We've had 16 years (since California adopted the first medical marijuana law) for "consultation and dialogue" regarding patients' access to cannabis, but so far the feds have not agreed to let states go their own way on this issue. Obama said he would but didn't. Why will the story be different with recreational use?
Whereas Attorney General Eric Holder warned California voters in October 2010 that the federal government would not allow the marijuana legalization initiative on the ballot at the time to be implemented if it won (which it did not), no such warning was forthcoming this year.

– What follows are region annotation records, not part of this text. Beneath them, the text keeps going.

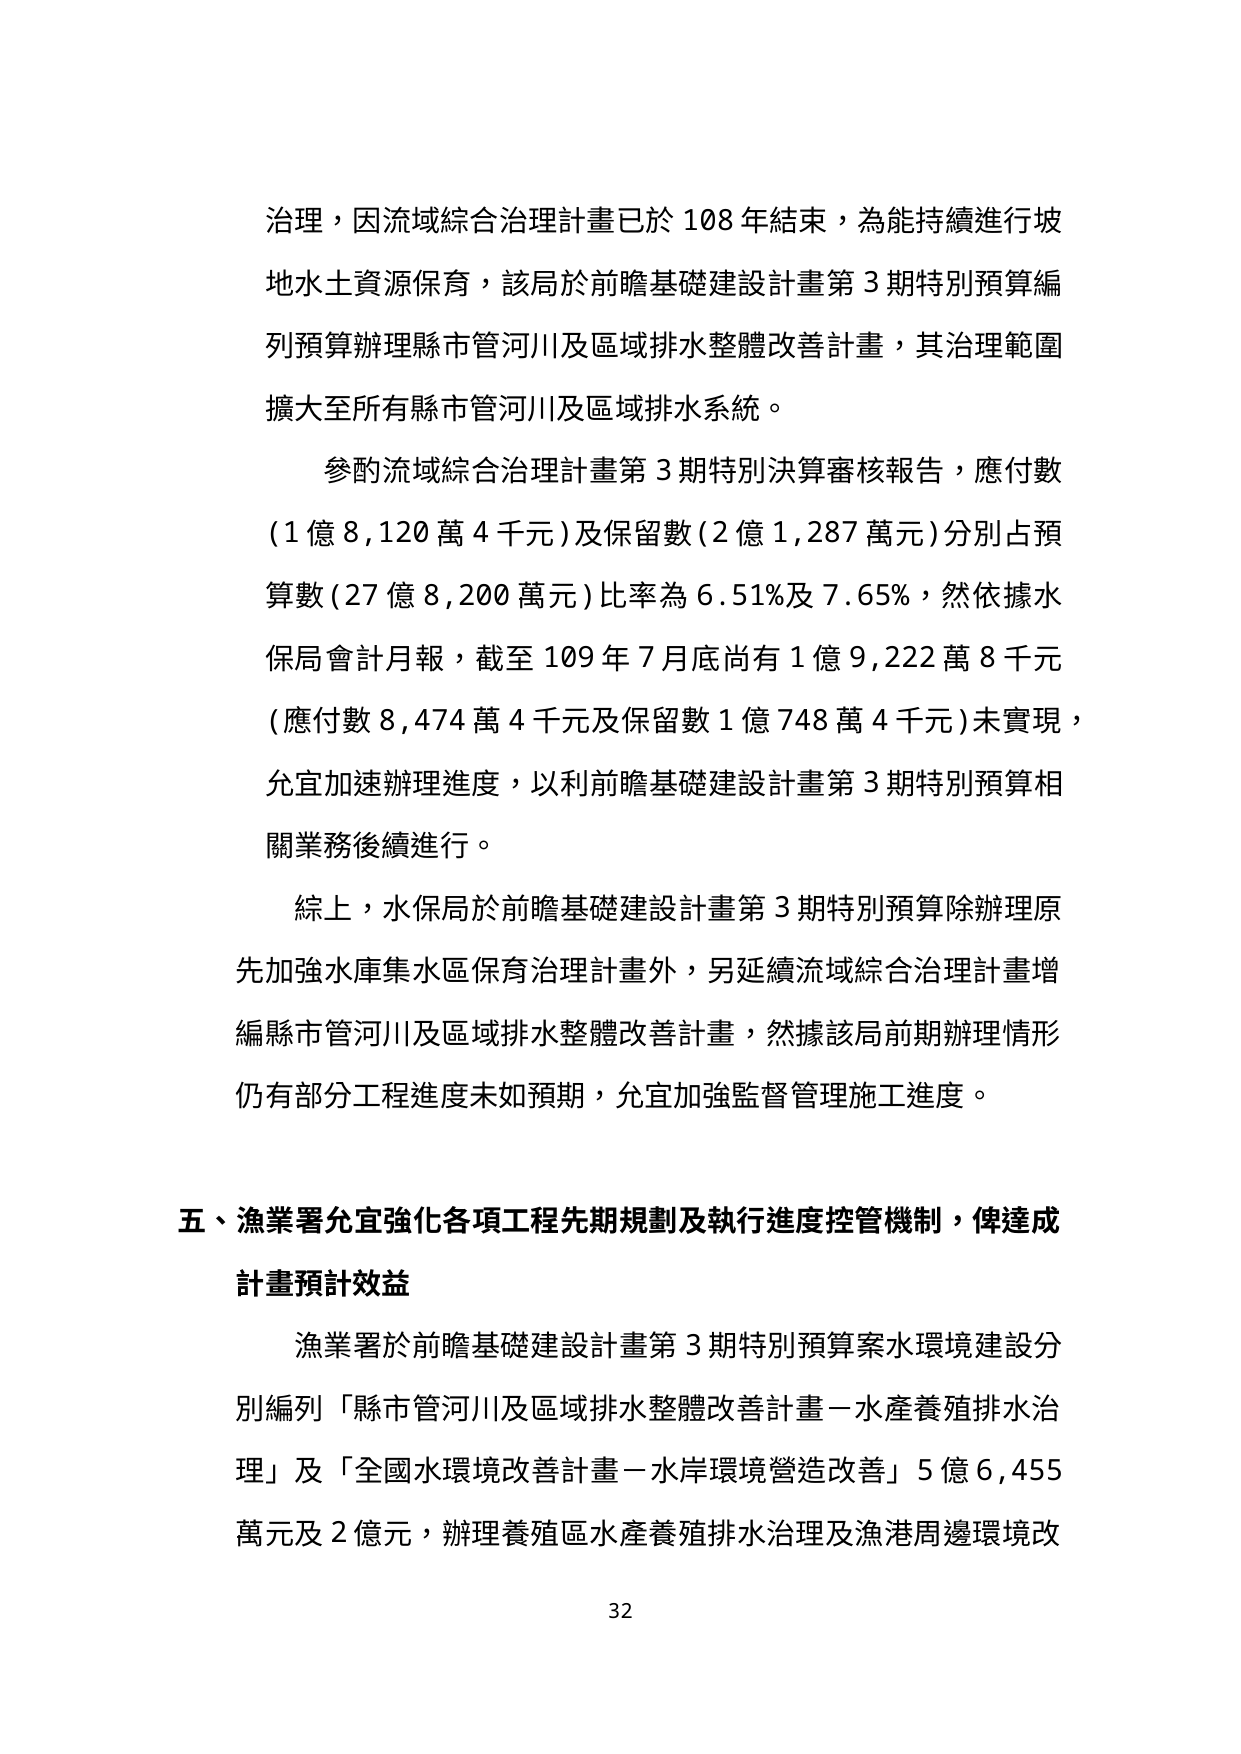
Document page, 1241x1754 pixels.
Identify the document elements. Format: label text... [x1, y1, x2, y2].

text 五、漁業署允宜強化各項工程先期規劃及執行進度控管機制，俾達成計畫預計效益 [177, 1177, 1063, 1302]
text 參酌流域綜合治理計畫第3期特別決算審核報告，應付數(1億8,120萬4千元)及保留數(2億1,287萬元)分別占預算數(27億8,200萬元)比率為6.51%及7.65%，然依據水保局會計月報，截至109年7月底尚有1億9,222萬8千元(應付數8,474萬4千元及保留數1億748萬4千元)未實現，允宜加速辦理進度，以利前瞻基礎建設計畫第3期特別預算相關業務後續進行。 [265, 427, 1063, 865]
text 治理，因流域綜合治理計畫已於108年結束，為能持續進行坡地水土資源保育，該局於前瞻基礎建設計畫第3期特別預算編列預算辦理縣市管河川及區域排水整體改善計畫，其治理範圍擴大至所有縣市管河川及區域排水系統。 [265, 177, 1063, 427]
text 漁業署於前瞻基礎建設計畫第3期特別預算案水環境建設分別編列「縣市管河川及區域排水整體改善計畫－水產養殖排水治理」及「全國水環境改善計畫－水岸環境營造改善」5億6,455萬元及2億元，辦理養殖區水產養殖排水治理及漁港周邊環境改 [236, 1302, 1063, 1552]
text 綜上，水保局於前瞻基礎建設計畫第3期特別預算除辦理原先加強水庫集水區保育治理計畫外，另延續流域綜合治理計畫增編縣市管河川及區域排水整體改善計畫，然據該局前期辦理情形，仍有部分工程進度未如預期，允宜加強監督管理施工進度。 [236, 865, 1063, 1115]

Former drug czars and DEA chiefs banded together to urge Holder to speak out again, but both he and President Obama remained silent, perhaps influenced by polls showing strong support for marijuana legalization among young and independent voters in the swing state of Colorado and elsewhere.

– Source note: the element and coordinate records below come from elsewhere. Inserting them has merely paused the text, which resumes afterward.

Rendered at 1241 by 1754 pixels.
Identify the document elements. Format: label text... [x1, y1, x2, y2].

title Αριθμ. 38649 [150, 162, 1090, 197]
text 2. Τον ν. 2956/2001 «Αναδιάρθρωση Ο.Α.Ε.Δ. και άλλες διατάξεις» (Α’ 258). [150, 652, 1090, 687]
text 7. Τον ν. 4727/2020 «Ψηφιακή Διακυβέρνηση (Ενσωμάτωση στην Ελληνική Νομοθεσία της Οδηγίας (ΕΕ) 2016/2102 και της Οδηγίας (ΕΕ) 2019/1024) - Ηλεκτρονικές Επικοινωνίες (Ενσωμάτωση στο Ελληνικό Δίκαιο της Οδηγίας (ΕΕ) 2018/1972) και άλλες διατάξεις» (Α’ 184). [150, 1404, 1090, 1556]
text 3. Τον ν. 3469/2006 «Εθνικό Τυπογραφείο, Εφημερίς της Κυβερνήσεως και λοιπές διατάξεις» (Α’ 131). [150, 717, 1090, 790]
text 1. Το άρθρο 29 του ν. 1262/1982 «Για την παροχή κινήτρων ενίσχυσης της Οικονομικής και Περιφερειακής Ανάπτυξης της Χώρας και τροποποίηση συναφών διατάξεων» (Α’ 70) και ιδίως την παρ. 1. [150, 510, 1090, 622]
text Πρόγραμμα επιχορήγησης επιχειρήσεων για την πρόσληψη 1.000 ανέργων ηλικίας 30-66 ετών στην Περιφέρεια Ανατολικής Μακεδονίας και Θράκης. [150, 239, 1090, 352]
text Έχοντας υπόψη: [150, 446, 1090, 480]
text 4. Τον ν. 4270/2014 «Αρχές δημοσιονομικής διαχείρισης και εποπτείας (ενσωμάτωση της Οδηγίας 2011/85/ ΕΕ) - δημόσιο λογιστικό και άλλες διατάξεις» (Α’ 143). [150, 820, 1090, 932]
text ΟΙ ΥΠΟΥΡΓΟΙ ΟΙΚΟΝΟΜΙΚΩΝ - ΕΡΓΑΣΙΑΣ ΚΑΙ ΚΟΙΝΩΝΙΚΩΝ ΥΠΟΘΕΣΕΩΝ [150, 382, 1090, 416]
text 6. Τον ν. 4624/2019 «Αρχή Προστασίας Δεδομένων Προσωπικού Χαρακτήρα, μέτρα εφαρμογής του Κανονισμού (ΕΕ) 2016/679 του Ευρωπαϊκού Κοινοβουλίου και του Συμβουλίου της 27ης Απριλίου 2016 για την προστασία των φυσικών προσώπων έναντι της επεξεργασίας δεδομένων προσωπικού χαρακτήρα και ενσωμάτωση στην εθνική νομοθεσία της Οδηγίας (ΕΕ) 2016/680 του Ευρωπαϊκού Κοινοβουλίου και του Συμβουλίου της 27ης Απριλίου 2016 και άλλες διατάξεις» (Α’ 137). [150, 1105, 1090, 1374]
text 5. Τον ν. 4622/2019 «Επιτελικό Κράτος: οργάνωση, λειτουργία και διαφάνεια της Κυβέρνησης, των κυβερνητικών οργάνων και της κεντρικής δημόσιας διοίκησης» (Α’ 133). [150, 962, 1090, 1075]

Perhaps, but with Obama's re-election the danger of alienating those voters has passed. In 2010 Holder declared, "We will vigorously enforce the [Controlled Substances Act] against those individuals and organizations that possess, manufacture or distribute marijuana for recreational use, even if such activities are permitted under state law." After the Colorado and Washington initiatives passed last week, the Justice Department said "the Department's enforcement of the Controlled Substances Act remains unchanged." Hard to detect a shift there.
[With regard to medical marijuana,] federal prosecutors have acted most aggressively in those states, like Montana and California, which failed to adopt statewide regulation of the emerging industry, and have exercised the greatest restraint in places like New Mexico, Maine and Colorado, where state government is deeply engaged. President Obama has not entirely reneged on the pledge he made as a candidate in 2008, and reiterated as president in 2009, that the federal government would refrain from prosecuting medical marijuana providers operating legally under state law. He has the authority to declare a similar policy of restraint regarding the new laws in Colorado and Washington.
Obama's re-election slogan: "Vote for Obama; He Has Not Entirely Reneged on His Promises." I would like to believe that the Obama administration is willing to tolerate pot stores that are explicitly authorized by state law (as opposed to operating in a legal gray area, as dispensaries do in California). But that has not been the case in Colorado, where U.S. Attorney John Walsh has threatened state-authorized dispensaries and their landlords with forfeiture and prosecution (although the Marijuana Policy Project's Rob Kampia, like Nadelmann, argues that enforcement actions in Colorado have been relatively restrained).
In my conversations with foreign leaders, major Democratic Party donors and senior political advisers who have discussed drug policy with the president over the past year, all say that Obama seems inclined to pursue further reform of drug policies in a second term. Nothing dramatic, to be sure, but there's a sense that he and those close to him get it—and will say and do things in a second term that they didn't during the first.
I will believe this when I see something beyond wishing and hoping—such as commutations of the draconian drug sentences Obama used to condemn. Although it is entirely within his power to ameliorate these injustices, Obama so far he has shortened exactly one sentence.
I am less encouraged by Obama's good intentions, which may not exist and in any event have not made a difference these last four years, than I am by the practical and legal limits on federal interference. DEA agents and U.S. attorneys can make trouble, but without state and local assistance they can enforce marijuana prohibition fitfully at best. Furthermore, the pre-emption argument against legalization in Colorado and Washington seems very weak, which may explain why the Justice Department has never deployed it against medical marijuana laws. Alex Kreit, a law professor who has studied the issue, tells the Drug War Chronicle:
Opponents of these laws would love nothing more than to be able to preempt them, but there is not a viable legal theory to do that. Under the anti-commandeering principle, the federal government can't force a state to make something illegal. It can provide incentives to do so, but it can't outright force a state to criminalize marijuana.
They know they can't force a state to criminalize a given behavior, which is why the federal government has never tried to push a preemption argument on these medical marijuana laws. The federal government recognizes that's a losing battle. I would be surprised if they filed suit against Colorado or Washington saying their state laws are preempted. It would be purely a political maneuver, because they would know they would lose in court.
Instead of asking whether the Obama administration will block legalization, maybe we should ask whether it can.